18 En als het dag was geworden, was er geen kleine beroerte onder de krijgsknechten, wat toch aan Petrus mocht geschied zijn.
Vdwlo arukamchi kubvdw, hoka dakria kaarianv vdwgv pingkolo abwk kuma bv ritoku—Pitarnyi ogugo ripv nvgobvri?
19 En als Herodes hem gezocht had, en niet vond, en de wachters rechtelijk ondervraagd had, gebood hij, dat zij weggeleid zouden worden. En hij vertrok van Judea naar Cesarea, en hield zich aldaar.
Herod Pitarnyi makar dubv orto jito, vbvritola bunu ninyia mapa kuma toku. Vkvlvgabv hv dakriakarianv vdwa tvukapak tokula okv bunua mvki dvkubv orto jitoku. So kochingbv, Herod Judia nga vngyula okv Kaisaria lo apogo dootoku.
20 En Herodes had in den zin tegen de Tyriers en Sidoniers te krijgen; maar zij kwamen eendrachtelijk tot hem, en Blastus, die des konings kamerling was, overreed hebbende, begeerden vrede, omdat hun land gespijzigd werd van des konings land.

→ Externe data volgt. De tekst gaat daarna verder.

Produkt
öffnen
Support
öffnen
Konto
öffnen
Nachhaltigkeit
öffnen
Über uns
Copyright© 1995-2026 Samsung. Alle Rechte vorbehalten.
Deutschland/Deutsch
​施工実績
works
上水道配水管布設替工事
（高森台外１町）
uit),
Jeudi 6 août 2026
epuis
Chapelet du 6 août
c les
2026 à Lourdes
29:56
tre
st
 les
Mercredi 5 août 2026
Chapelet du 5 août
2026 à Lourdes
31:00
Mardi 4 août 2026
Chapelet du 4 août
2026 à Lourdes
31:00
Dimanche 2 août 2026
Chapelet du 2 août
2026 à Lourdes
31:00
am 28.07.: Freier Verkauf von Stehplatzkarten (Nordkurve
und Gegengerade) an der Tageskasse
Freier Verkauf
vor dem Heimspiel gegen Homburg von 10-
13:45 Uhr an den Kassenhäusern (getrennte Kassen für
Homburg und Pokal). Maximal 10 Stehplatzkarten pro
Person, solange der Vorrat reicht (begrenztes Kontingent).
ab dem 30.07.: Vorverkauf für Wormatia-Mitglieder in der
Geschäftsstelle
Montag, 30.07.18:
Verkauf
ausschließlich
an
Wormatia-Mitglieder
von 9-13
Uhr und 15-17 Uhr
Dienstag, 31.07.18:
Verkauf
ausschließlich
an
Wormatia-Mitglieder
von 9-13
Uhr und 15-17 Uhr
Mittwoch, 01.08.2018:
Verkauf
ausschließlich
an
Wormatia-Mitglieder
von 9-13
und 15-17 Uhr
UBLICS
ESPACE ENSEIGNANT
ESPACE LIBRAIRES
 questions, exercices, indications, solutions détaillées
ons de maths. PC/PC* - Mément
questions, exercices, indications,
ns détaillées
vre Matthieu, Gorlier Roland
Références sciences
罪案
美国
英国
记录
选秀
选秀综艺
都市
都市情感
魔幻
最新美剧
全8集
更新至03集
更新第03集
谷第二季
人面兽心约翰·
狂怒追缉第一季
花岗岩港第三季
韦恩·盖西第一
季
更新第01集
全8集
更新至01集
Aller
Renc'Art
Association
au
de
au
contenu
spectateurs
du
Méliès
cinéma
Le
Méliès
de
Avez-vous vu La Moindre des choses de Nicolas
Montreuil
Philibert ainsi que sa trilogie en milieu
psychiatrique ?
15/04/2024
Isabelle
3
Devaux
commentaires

Herod Tayar okv Sidon gv nyi vdwa achialv bv haachi toku, vkvlvgabv bunu lvkin gubv ritola ninyia kaatv bv vngtoku. Atuk chochok bv dvbvkarv nga doogvdakgv yanv nyi, Blastasnyi bunu mindin chootoku, bunua ninyia kaadur kodubv vla. Vbvrikunamv bunu Herod gv dokubv vngto okv sarsopoyonam lvgabv ninyia tvvkato, ogulvgavbolo bunugv mooku ngv ambinamor am dvbv gv diringmooku lokv jilwk doonv.
21 En op een gezetten dag, Herodes, een koninklijk kleed aangedaan hebbende, en op den rechterstoel gezeten zijnde, deed een rede tot hen.
Darlinnam alu gulo Herod ninyigv Dvbv vji jvtv laklwk ka gvvto, ninyigv dvbvdotung kolo doolwk toku okv nyi vdwa kvba gaam go japto.
22 En het volk riep hem toe: Een stem Gods, en niet eens mensen!
Bunu gokla minto, “So si nyi gv japnam bv rima, vbvritola Pwknvyarnv gv japnam bv rido!”
23 En van stonde aan sloeg hem een engel des Heeren, daarom dat hij Gode de eer niet gaf; en hij werd van de wormen gegeten, en gaf den geest.
Vjakgobv Ahtu gv nyidogindung ngv Herodnyi svtap pala seluto, ogulvgavbolo hv Pwknvyarnvnyi mvngdv jimato. Ninyia tapumv chetoku okv sitoku.
24 En het Woord Gods wies, en vermenigvuldigde.
Vbvriro kochingbv Pwknvyarnv gv gaamv tvvsik yaya toku okv kaiyayabv ritoku.
25 Barnabas nu en Saulus keerden wederom van Jeruzalem, als zij den dienst volbracht hadden, medegenomen hebbende ook Johannes, die toegenaamd werd Markus.
Barnabas okv Sol bunyi gv minkarrikar svnga rinya toku, okv bunyi Jerusalem lokv aakur laku, Jon Mark ninyia naalaila bunyi gv lvkobv vnggv toku.